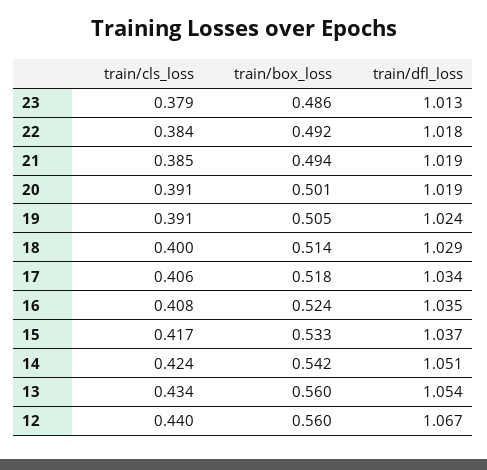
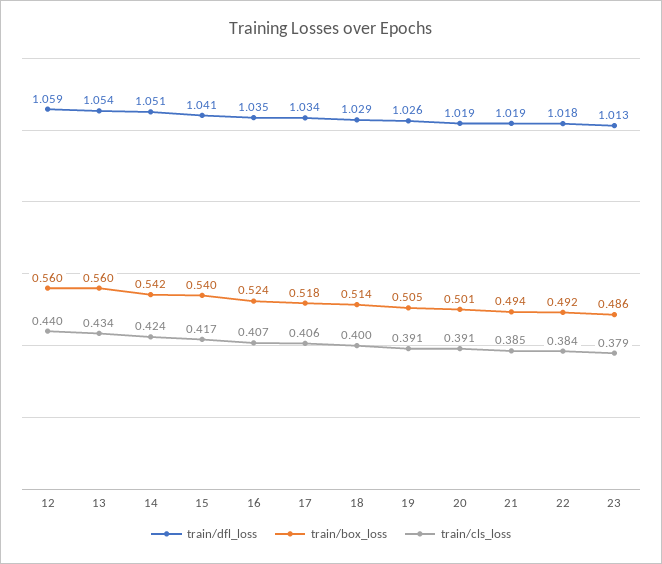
train/dfl_loss, 19: 1.024 -> 1.026
train/cls_loss, 16: 0.408 -> 0.407
train/box_loss, 15: 0.533 -> 0.54
train/dfl_loss, 15: 1.037 -> 1.041
train/dfl_loss, 12: 1.067 -> 1.059

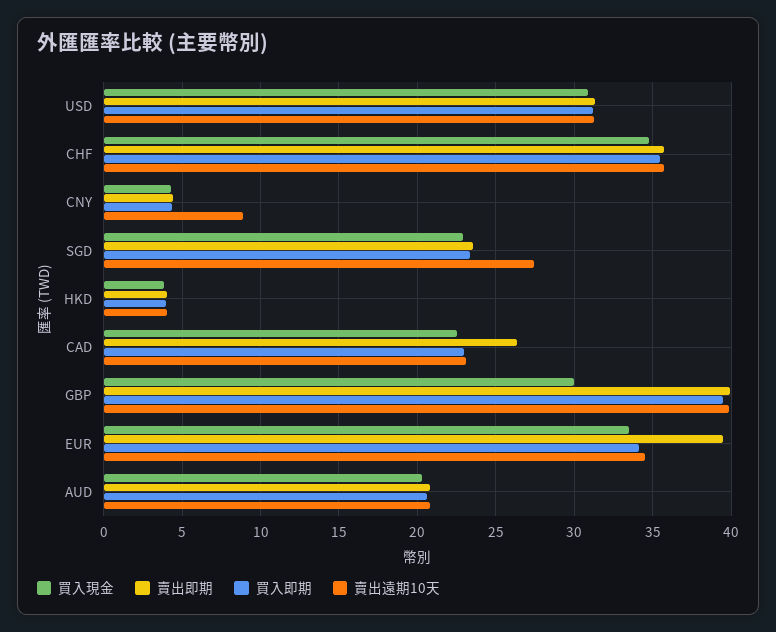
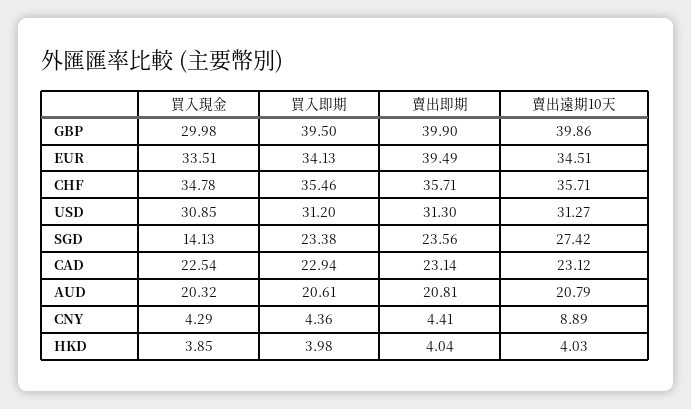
買入現金, SGD: 23 -> 14.13
賣出即期, CAD: 26.5 -> 23.14

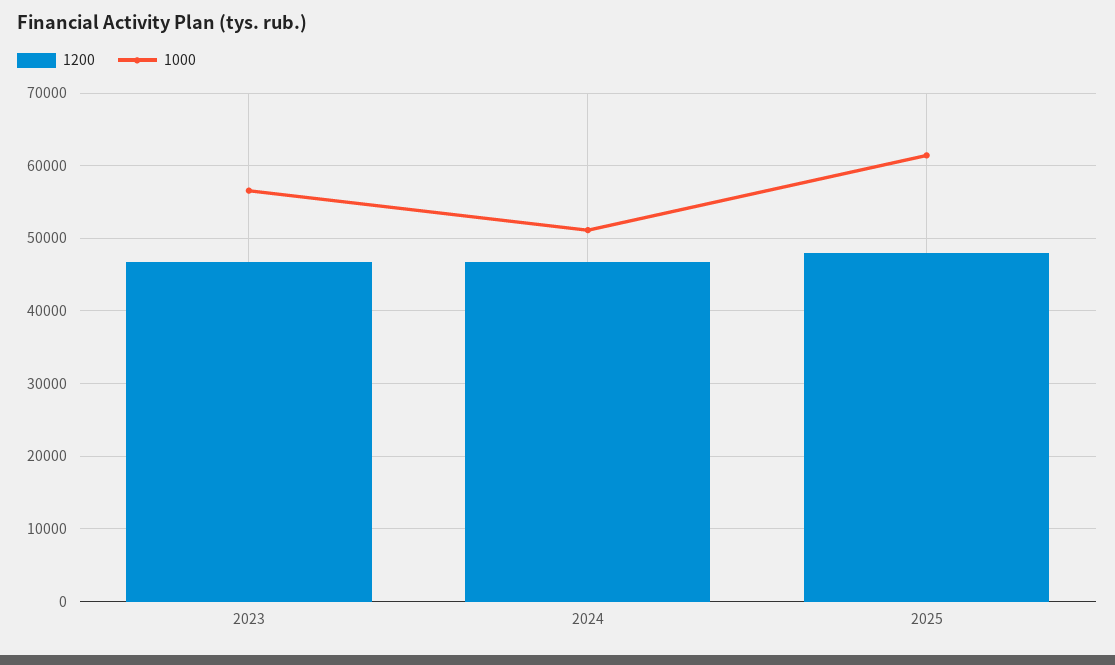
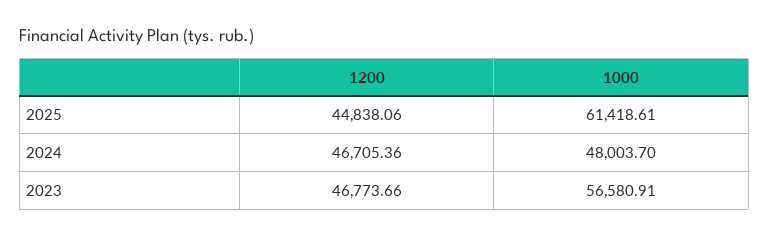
1000, 2024: 51000 -> 48003.7
1200, 2025: 48000 -> 44838.06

______

__Work item__
Copy, without the pictures, exactly the lines from the line with "train/cls_loss, 16: 0.408 -> 0.407" through the end of the material above, both ends included.

__Answer to this task__
train/cls_loss, 16: 0.408 -> 0.407
train/box_loss, 15: 0.533 -> 0.54
train/dfl_loss, 15: 1.037 -> 1.041
train/dfl_loss, 12: 1.067 -> 1.059

買入現金, SGD: 23 -> 14.13
賣出即期, CAD: 26.5 -> 23.14

1000, 2024: 51000 -> 48003.7
1200, 2025: 48000 -> 44838.06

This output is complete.